Two former members of the Autopilot team, who spoke anonymously in fear of retribution, told the newspaper that the car filmed in the original promo used a three-dimensional digital map of the route that had been planned ahead, a feature that is unavailable to drivers using the commercial version of the system.
They also alleged that during filming, the car hit a roadside barrier on Tesla property while using Autopilot and had to be repaired.The video (which is still used to promote Tesla's Autopilot today), apparently edited out footage of the accident.
When Autopilot 2.0 was released in October 2016, Elon Musk said in a press conference that all new Tesla cars would include the cameras, computing power, and all other hardware required for “full self-driving.” The video in question is titled “Autopilot Full Self-Driving Hardware (Neighborhood Long).”
The video shows a Tesla with a driver behind the wheel, and a caption that reads, "The person in the driver's seat is only there for legal reasons. He is not doing anything. The car is driving itself."
When the Tesla CEO made these claims at a news conference in 2016, his engineering team was taken aback, with some feeling that he was promising something that was not possible.

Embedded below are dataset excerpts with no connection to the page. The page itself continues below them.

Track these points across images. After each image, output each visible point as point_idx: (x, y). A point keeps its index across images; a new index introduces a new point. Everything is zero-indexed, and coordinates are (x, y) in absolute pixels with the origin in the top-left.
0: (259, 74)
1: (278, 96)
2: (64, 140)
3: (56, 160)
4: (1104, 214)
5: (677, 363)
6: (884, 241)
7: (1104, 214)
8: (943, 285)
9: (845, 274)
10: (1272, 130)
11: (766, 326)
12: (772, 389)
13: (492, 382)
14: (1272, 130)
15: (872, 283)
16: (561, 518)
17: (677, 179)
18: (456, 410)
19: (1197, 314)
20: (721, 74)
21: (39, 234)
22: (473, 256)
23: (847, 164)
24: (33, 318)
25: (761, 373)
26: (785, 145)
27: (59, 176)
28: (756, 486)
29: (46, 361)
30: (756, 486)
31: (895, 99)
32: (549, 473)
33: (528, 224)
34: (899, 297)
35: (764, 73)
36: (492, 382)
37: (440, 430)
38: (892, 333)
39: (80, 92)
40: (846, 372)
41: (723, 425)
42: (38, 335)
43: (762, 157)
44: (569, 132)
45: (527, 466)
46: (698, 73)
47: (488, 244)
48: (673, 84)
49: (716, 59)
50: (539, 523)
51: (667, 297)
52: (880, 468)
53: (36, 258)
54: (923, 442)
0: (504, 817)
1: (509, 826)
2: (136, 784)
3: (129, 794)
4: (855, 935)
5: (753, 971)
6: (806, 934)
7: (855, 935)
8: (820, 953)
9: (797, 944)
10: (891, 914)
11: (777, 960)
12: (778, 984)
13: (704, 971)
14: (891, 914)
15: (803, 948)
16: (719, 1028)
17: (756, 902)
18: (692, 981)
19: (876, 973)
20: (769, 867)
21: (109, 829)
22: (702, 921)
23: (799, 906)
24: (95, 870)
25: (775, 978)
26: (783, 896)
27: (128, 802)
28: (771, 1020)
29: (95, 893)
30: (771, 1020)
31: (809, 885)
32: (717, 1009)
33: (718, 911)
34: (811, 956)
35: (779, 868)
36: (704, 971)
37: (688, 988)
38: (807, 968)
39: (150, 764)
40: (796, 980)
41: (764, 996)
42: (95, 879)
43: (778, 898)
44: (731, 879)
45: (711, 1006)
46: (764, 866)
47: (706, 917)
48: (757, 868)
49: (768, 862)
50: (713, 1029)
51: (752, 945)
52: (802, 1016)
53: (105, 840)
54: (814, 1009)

Musk is accused of ignoring his engineers’ concerns and overselling the capabilities of Tesla’s advanced driver aids for years.
This news comes as part of a more thorough investigative story that alleges Tesla may have sacrificed overall safety to fit the vision of Autopilot conceived by CEO Elon Musk. The report considers the information gathered by 19 former Tesla employees, all of whom spoke anonymously.
According to the investigation, the video may have been more of a conception promo than tech that was readily available at that time.
The engineers added that Tesla’s decision to stop using radar was also resisted internally. The decision was driven by Musk’s assertion that a human can drive with eyes, so a car should be able to drive with cameras. This analogy has been blatantly refuted by other autonomous driving researchers.
Schuyler Cullen, who oversaw Samsung’s autonomous driving team, says “cameras are not eyes! Pixels are not retinal ganglia! The F.S.D. computer is nothing like the visual cortex!”
Others have chimed in on the matter too, with Amnon Shashua, CEO of Mobileye, accusing Tesla of being driven more by sales than facts.
“One should not be hung up on what Tesla says,” Shashua says. “Truth is not necessarily their end goal. The end goal is to build a business.”
The New York Times say they've made multiple requests to Elon Musk and a “top Tesla lawyer ” over several weeks for a comment on the story, all of which remain unanswered.